Run through the records and show each line that includes the string "vector".

BEGIN Records to use

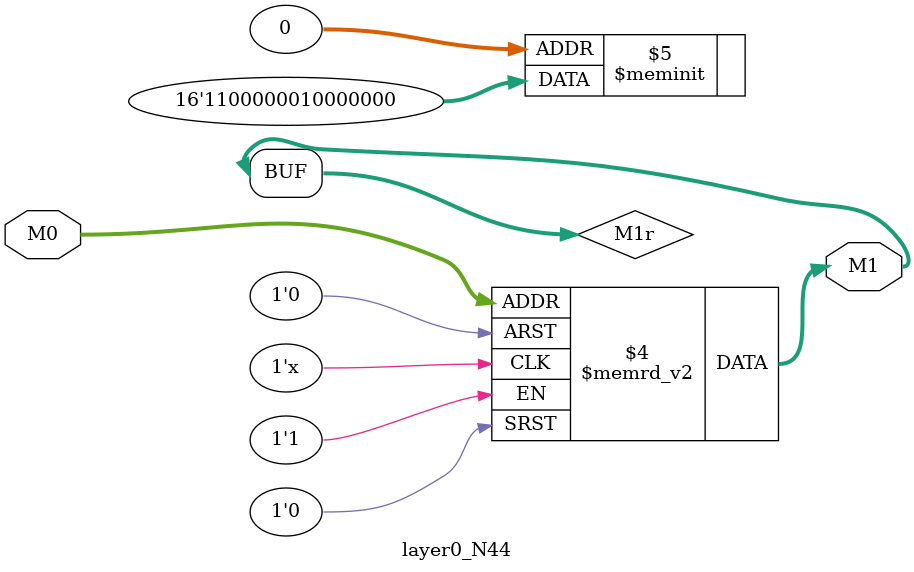
<source format=v>
module layer0_N44 ( input [2:0] M0, output [1:0] M1 );

	(*rom_style = "distributed" *) reg [1:0] M1r;
	assign M1 = M1r;
	always @ (M0) begin
		case (M0)
			3'b000: M1r = 2'b00;
			3'b100: M1r = 2'b00;
			3'b010: M1r = 2'b00;
			3'b110: M1r = 2'b00;
			3'b001: M1r = 2'b00;
			3'b101: M1r = 2'b00;
			3'b011: M1r = 2'b10;
			3'b111: M1r = 2'b11;

		endcase
	end
endmodule

</source>
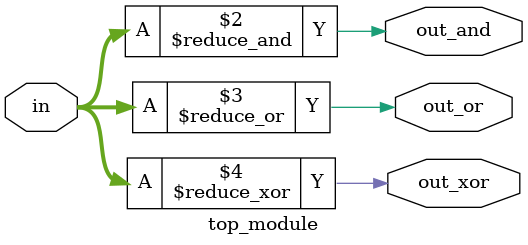
<source format=sv>
module top_module (
    input [99:0] in,
    output reg out_and,
    output reg out_or,
    output reg out_xor
);

always @(*) begin
    // Perform AND operation on all bits of the input vector
    out_and = &in;

    // Perform OR operation on all bits of the input vector
    out_or = |in;

    // Perform XOR operation on all bits of the input vector
    out_xor = ^in;
end

endmodule

</source>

END Records to use

◆ Result of the task:
    // Perform AND operation on all bits of the input vector
    // Perform OR operation on all bits of the input vector
    // Perform XOR operation on all bits of the input vector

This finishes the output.